• Brief:
Repeat, exactly as written, the lines of the records below from the first through the line with "laptop: present [138,764,249,852]", but none past it.

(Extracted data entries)
....
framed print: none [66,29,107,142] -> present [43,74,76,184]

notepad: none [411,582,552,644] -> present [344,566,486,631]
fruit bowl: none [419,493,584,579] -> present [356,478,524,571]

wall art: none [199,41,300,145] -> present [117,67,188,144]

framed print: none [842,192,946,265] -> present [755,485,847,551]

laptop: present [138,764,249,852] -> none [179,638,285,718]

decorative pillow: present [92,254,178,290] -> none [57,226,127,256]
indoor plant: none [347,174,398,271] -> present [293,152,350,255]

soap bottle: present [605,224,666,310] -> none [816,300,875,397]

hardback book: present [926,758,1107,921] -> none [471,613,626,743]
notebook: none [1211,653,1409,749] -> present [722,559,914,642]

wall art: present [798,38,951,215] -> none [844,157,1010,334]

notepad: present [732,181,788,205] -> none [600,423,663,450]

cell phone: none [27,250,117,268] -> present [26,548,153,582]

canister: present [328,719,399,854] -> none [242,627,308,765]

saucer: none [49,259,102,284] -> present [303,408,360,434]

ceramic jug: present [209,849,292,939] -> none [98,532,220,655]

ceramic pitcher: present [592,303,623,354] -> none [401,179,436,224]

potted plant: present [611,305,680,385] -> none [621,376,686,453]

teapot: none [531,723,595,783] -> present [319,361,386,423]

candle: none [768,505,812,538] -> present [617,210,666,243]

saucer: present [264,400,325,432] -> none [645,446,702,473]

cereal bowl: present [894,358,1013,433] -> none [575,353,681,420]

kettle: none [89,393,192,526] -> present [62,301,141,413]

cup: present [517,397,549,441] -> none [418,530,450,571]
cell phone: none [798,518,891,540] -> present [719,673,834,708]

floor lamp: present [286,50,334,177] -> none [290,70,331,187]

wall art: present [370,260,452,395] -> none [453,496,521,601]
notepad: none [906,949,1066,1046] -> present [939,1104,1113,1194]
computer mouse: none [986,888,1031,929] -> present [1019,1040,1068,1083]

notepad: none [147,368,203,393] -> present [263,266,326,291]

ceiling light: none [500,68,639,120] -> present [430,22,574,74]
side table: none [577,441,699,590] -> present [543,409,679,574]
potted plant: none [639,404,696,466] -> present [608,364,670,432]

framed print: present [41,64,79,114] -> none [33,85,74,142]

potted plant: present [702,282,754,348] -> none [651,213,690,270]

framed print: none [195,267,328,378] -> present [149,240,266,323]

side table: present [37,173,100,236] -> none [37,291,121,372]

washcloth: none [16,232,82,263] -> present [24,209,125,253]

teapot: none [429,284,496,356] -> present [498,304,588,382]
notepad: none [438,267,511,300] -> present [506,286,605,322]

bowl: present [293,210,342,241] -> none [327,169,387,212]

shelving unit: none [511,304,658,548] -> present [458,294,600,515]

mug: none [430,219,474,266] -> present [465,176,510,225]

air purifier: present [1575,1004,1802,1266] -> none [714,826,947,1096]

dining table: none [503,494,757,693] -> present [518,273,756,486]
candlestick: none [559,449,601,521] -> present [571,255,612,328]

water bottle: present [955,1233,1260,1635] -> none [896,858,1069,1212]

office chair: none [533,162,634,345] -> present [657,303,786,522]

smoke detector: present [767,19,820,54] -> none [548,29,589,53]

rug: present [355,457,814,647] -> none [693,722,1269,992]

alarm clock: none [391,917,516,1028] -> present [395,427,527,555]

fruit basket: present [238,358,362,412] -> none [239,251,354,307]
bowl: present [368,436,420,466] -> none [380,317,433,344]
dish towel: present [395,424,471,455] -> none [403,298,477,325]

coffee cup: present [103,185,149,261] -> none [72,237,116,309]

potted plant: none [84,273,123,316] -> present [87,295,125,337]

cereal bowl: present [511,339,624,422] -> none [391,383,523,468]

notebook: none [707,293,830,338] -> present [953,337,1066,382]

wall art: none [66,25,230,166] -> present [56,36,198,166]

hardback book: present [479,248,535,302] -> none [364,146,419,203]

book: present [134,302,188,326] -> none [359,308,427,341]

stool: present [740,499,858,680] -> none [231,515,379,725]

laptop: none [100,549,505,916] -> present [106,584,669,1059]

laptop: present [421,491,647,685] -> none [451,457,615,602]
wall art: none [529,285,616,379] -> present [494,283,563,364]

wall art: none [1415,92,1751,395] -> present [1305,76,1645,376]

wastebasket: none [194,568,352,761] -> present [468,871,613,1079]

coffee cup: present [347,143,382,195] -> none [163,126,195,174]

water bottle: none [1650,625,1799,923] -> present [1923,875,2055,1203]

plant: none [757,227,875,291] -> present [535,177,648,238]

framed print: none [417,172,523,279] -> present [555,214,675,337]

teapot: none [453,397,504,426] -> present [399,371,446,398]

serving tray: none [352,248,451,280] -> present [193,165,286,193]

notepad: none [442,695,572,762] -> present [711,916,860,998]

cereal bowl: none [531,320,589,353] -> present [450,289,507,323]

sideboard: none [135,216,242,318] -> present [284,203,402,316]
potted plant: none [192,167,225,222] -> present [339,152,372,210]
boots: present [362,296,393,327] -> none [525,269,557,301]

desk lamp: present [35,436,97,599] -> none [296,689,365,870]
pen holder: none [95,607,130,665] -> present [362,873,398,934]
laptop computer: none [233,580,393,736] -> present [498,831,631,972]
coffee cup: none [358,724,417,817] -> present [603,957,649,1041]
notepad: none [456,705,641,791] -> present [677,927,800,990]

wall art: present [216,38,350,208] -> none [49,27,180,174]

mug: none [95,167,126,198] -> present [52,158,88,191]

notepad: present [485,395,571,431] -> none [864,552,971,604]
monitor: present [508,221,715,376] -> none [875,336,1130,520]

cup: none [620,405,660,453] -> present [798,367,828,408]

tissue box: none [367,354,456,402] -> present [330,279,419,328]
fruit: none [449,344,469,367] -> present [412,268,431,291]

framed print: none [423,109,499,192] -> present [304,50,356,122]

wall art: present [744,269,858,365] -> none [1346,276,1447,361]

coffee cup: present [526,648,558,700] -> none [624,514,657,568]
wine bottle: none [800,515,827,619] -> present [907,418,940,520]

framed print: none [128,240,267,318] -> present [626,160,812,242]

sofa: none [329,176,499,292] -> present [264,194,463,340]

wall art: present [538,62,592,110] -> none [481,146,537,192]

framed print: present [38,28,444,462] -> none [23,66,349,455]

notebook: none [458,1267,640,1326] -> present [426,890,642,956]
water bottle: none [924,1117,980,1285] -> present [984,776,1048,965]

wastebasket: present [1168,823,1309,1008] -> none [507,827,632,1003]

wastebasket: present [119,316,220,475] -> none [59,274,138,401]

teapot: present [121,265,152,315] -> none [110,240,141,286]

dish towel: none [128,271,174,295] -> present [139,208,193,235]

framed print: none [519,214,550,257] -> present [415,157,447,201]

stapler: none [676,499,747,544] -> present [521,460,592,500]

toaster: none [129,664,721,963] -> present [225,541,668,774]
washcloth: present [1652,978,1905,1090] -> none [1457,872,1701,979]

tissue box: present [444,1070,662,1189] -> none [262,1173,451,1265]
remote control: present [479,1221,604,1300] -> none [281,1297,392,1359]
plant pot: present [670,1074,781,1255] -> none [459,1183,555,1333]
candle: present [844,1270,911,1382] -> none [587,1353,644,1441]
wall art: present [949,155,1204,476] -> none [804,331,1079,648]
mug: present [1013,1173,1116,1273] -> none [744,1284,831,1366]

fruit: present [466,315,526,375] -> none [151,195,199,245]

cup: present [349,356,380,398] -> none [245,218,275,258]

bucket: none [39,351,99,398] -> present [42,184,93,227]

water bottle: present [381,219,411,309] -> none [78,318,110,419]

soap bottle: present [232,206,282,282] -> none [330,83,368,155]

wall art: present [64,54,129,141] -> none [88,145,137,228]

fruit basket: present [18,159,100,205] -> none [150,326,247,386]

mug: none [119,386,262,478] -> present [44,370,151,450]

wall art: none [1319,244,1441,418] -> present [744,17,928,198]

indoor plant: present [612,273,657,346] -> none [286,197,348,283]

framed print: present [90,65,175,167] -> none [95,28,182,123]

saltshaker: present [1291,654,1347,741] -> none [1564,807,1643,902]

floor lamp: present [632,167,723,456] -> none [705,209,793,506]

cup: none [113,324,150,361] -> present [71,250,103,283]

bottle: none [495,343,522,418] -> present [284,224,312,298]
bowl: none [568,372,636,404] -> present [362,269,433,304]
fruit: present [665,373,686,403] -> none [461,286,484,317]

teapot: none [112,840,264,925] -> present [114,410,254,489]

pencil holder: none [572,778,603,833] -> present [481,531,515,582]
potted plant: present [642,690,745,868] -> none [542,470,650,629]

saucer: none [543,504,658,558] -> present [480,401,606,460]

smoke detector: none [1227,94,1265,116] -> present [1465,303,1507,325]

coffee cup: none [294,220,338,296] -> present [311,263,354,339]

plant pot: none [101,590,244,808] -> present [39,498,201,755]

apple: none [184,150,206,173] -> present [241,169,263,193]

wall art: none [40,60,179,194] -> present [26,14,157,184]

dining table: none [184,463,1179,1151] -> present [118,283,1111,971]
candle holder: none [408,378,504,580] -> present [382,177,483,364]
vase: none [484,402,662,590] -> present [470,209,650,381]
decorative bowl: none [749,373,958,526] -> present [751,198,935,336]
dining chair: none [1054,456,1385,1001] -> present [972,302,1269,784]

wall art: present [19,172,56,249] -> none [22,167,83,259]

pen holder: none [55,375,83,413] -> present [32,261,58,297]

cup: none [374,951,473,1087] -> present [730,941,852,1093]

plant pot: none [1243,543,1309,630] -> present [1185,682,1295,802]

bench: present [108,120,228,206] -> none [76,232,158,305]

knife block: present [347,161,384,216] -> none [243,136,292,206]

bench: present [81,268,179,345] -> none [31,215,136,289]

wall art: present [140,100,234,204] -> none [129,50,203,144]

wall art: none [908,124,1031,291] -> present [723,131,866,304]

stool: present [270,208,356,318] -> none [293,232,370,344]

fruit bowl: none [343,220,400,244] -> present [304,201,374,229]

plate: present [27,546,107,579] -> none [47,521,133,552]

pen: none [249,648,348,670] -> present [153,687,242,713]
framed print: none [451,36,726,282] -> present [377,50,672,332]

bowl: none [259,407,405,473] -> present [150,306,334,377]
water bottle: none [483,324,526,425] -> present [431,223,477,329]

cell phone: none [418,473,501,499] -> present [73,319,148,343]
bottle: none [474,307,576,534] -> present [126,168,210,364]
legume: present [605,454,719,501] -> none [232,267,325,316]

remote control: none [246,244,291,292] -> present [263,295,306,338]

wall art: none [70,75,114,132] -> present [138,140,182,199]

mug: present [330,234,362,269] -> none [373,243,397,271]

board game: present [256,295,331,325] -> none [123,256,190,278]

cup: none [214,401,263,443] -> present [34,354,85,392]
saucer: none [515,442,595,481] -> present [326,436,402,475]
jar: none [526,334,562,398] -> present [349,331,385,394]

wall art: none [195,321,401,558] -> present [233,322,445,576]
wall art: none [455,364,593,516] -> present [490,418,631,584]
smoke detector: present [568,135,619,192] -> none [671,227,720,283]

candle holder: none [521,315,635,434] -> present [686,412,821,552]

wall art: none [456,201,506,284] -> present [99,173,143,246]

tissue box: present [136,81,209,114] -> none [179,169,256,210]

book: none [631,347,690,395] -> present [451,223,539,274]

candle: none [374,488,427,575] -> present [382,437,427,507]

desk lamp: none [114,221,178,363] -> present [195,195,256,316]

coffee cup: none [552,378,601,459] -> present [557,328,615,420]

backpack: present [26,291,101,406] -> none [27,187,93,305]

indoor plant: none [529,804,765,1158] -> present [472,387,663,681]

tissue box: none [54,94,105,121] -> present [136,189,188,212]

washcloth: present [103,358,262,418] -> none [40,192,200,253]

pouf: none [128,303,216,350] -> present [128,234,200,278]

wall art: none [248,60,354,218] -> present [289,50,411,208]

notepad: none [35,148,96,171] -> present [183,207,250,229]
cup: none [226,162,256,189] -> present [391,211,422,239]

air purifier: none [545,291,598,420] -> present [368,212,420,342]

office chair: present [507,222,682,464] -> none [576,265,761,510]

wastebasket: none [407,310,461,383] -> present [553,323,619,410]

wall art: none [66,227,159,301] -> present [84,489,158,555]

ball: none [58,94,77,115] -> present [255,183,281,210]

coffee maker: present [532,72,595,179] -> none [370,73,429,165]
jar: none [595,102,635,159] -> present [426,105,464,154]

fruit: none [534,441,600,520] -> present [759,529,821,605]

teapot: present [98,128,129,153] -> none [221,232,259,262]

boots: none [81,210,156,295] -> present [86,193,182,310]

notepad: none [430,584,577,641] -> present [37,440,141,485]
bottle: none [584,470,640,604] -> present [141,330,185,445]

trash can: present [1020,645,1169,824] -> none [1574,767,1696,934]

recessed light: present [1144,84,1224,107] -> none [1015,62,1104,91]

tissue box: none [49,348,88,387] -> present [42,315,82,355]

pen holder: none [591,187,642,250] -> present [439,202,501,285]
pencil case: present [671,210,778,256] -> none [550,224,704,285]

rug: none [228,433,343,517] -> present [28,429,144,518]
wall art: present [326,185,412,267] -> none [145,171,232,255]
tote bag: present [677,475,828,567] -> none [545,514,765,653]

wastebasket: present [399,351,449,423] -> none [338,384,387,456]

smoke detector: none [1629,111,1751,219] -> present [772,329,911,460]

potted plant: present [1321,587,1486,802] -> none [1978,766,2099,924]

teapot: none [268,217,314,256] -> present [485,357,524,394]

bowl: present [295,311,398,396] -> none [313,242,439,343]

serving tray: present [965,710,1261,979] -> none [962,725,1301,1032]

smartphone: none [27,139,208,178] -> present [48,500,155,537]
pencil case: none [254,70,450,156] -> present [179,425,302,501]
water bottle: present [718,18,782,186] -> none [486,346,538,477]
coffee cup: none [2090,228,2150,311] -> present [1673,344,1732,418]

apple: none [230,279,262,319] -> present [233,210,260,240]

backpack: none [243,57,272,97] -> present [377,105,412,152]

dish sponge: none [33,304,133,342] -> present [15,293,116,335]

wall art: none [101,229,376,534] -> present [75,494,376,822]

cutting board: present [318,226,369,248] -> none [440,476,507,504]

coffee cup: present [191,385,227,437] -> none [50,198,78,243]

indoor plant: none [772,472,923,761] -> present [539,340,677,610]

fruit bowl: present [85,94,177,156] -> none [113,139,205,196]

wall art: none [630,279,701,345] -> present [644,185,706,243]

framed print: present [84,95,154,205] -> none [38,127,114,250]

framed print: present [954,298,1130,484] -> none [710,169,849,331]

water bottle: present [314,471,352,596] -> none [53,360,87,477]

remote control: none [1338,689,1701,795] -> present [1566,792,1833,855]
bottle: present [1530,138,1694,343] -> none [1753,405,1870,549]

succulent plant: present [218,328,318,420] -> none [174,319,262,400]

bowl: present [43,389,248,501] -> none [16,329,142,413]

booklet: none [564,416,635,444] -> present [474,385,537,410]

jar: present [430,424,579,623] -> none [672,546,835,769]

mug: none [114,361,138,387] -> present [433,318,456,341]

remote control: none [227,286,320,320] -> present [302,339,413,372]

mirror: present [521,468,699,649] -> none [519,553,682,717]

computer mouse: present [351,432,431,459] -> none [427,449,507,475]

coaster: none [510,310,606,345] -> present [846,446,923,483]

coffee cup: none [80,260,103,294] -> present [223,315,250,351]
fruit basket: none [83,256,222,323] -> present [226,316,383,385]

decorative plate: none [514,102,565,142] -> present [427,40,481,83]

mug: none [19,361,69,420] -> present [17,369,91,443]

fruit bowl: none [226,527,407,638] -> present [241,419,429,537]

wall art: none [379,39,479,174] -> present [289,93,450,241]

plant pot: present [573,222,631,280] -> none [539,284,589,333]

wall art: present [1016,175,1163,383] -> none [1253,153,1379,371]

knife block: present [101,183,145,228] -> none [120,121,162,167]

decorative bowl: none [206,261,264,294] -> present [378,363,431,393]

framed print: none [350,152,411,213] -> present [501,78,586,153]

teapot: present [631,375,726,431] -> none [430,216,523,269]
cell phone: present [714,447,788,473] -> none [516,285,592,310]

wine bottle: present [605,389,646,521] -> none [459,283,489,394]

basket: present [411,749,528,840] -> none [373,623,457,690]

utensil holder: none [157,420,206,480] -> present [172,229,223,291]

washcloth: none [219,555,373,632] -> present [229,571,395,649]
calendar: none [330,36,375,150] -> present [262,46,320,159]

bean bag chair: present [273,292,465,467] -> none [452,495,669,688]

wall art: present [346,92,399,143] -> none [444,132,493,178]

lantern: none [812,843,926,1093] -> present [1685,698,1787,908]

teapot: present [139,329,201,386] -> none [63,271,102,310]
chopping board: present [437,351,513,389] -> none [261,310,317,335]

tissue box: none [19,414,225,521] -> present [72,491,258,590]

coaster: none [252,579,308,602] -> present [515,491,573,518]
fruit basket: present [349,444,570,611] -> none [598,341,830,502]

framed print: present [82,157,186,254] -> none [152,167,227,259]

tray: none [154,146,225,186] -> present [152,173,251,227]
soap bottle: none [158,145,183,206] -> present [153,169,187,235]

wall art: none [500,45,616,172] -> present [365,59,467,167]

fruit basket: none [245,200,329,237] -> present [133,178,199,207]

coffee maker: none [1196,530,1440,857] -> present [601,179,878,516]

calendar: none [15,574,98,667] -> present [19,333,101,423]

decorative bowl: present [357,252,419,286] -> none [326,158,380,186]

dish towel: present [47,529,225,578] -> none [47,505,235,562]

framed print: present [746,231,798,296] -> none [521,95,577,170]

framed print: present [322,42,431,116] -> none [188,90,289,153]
....
• Your solution:
framed print: none [66,29,107,142] -> present [43,74,76,184]

notepad: none [411,582,552,644] -> present [344,566,486,631]
fruit bowl: none [419,493,584,579] -> present [356,478,524,571]

wall art: none [199,41,300,145] -> present [117,67,188,144]

framed print: none [842,192,946,265] -> present [755,485,847,551]

laptop: present [138,764,249,852] -> none [179,638,285,718]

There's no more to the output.